White Martyrdom

To learn the transport by the pain,
As blind men learn the sun;
To die of thirst, suspecting
That brooks in meadows run;

To stay the homesick, homesick feet
Upon a foreign shore
Haunted by native lands, the while,
And blue, beloved air—

This is the sovereign anguish,
This, the signal woe!
These are the patient laureates
Whose voices, trained below,

Ascend in ceaseless carol,
Inaudible, indeed,
To us, the duller scholars
Of the mysterious bard!

~Emily Dickinson

This poem is an interesting contrast to yesterday’s, in which the poet argues that something attained is worth less than it was before–that when a starving man finally gets food, that food loses its deliciousness simply by being available. This poem, on the other hand, argues that to never be able to reach something longed for is torment–“the sovereign anguish,” “the signal woe!”

Which one is it, Emily?

She is a study in contradictions. I’ve read I don’t know how many mentions and discussions of the paradoxes within Dickinson’s poems, but her whole body of work is rife with contradiction between one poem and the next, too.

I don’t know what to do with this poem, but I know that, aside from the infernal paradoxes, what intrigues me most is the second stanza. The speaker gives the example of someone far from home, longing for familiar places. She repeats the word “homesick” for emphasis, an interesting choice in a short poem that makes me wonder if this is really what this poem, at its heart, is all about.

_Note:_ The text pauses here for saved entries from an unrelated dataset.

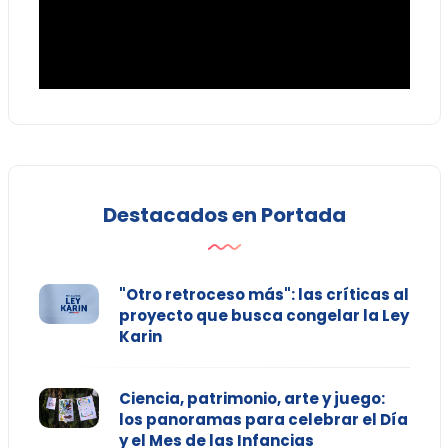
Destacados en Portada
"Otro retroceso más": las críticas al
proyecto que busca congelar la Ley
Karin
Ciencia, patrimonio, arte y juego:
los panoramas para celebrar el Día
y el Mes de las Infancias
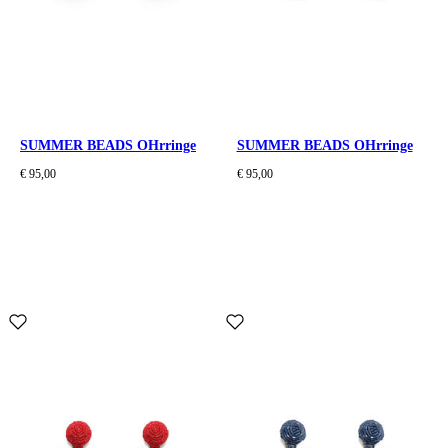
SUMMER BEADS OHrringe
SUMMER BEADS OHrringe
€ 95,00
€ 95,00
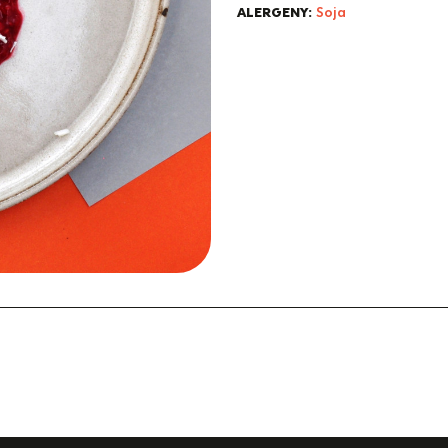
ALERGENY:
Soja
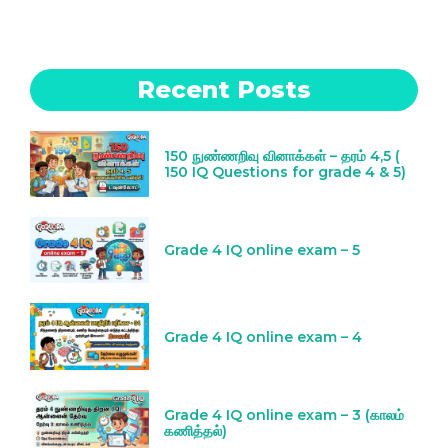
Recent Posts
150 நுண்ணறிவு வினாக்கள் – தரம் 4,5 (
150 IQ Questions for grade 4 & 5)
Grade 4 IQ online exam – 5
Grade 4 IQ online exam – 4
Grade 4 IQ online exam – 3 (காலம்
கணித்தல்)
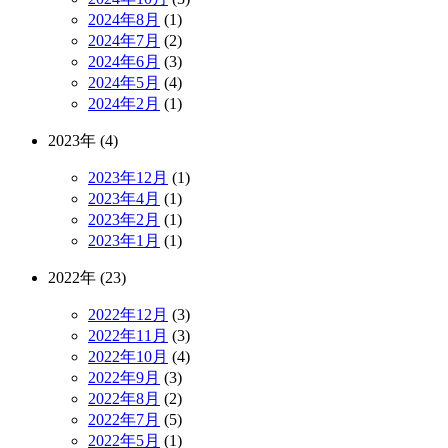
2024年8月
(1)
2024年7月
(2)
2024年6月
(3)
2024年5月
(4)
2024年2月
(1)
2023年 (4)
2023年12月
(1)
2023年4月
(1)
2023年2月
(1)
2023年1月
(1)
2022年 (23)
2022年12月
(3)
2022年11月
(3)
2022年10月
(4)
2022年9月
(3)
2022年8月
(2)
2022年7月
(5)
2022年5月
(1)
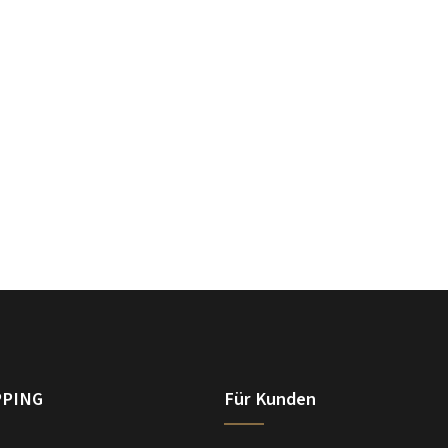
PPING
Für Kunden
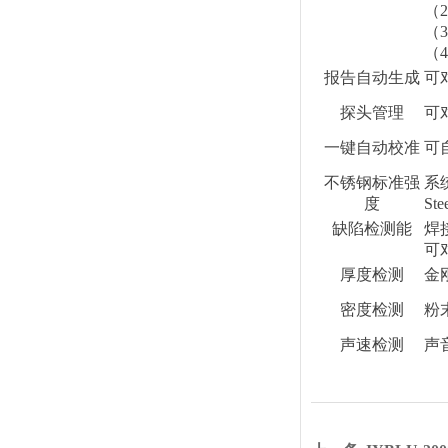
（
2
（
3
（
4
报告自动生成
可
探头管理
可
一键自动校准
可
不锈钢标准强
系
度
Ste
缺陷检测能
焊
可
厚度检测
金
密度检测
粉
声速检测
声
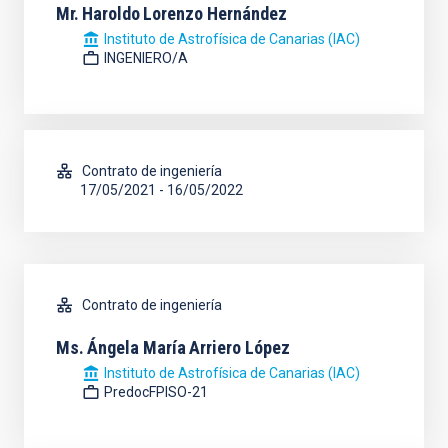
Mr.
Haroldo
Lorenzo Hernández
Instituto de Astrofísica de Canarias (IAC)
INGENIERO/A
Contrato de ingeniería
17/05/2021
-
16/05/2022
Contrato de ingeniería
Ms.
Ángela María
Arriero López
Instituto de Astrofísica de Canarias (IAC)
PredocFPISO-21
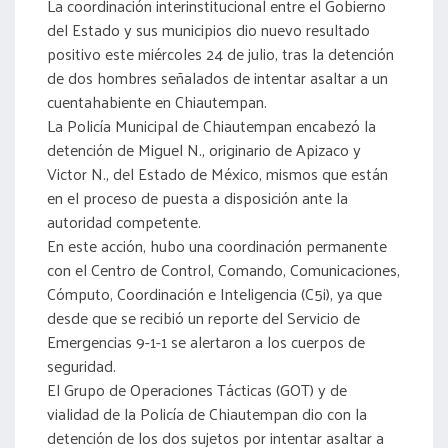
La coordinación interinstitucional entre el Gobierno
del Estado y sus municipios dio nuevo resultado
positivo este miércoles 24 de julio, tras la detención
de dos hombres señalados de intentar asaltar a un
cuentahabiente en Chiautempan.
La Policía Municipal de Chiautempan encabezó la
detención de Miguel N., originario de Apizaco y
Victor N., del Estado de México, mismos que están
en el proceso de puesta a disposición ante la
autoridad competente.
En este acción, hubo una coordinación permanente
con el Centro de Control, Comando, Comunicaciones,
Cómputo, Coordinación e Inteligencia (C5i), ya que
desde que se recibió un reporte del Servicio de
Emergencias 9-1-1 se alertaron a los cuerpos de
seguridad.
El Grupo de Operaciones Tácticas (GOT) y de
vialidad de la Policía de Chiautempan dio con la
detención de los dos sujetos por intentar asaltar a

Of course, because this is Dickinson, this is all liable to be heavily metaphorical and probably has a lot to do with death. But what it reminds me of is the concept of white martyrdom.

It seems that there is some disagreement over whether it is properly labeled “green” or “white,” but I’m going with “white” since that’s how I first encountered the term. In the lives of saints, martyrdom is typically bloody–“red martyrdom.” People die for their faith in spectacularly gory ways. But the desert hermits and many of the Irish monks pursued a different kind of holiness-through-suffering. They left behind the familiar, the beloved, and struck out for new and forbidding terrains, where landscape itself served as a reminder that this world is only temporary. Giving up your life and ascending to everlasting reward is one thing. Giving up your homeland and living out your days in separation from home is another. There is pain and privation in both, and while death is the ultimate sacrifice one can make in this world, the giving-up of home is a more prolonged suffering.

When Columcille and his monks set out in their curraghs for what would come to be called Skellig Michael, they were pursuing white martyrdom, leaving behind the green hills of Ireland for an existence eked out on a barren rock in the sea. Their experience must have been nearly identical to what Dickinson describes in this poem–except that they chose their lot, while the tone of the poem seems to suggest otherwise.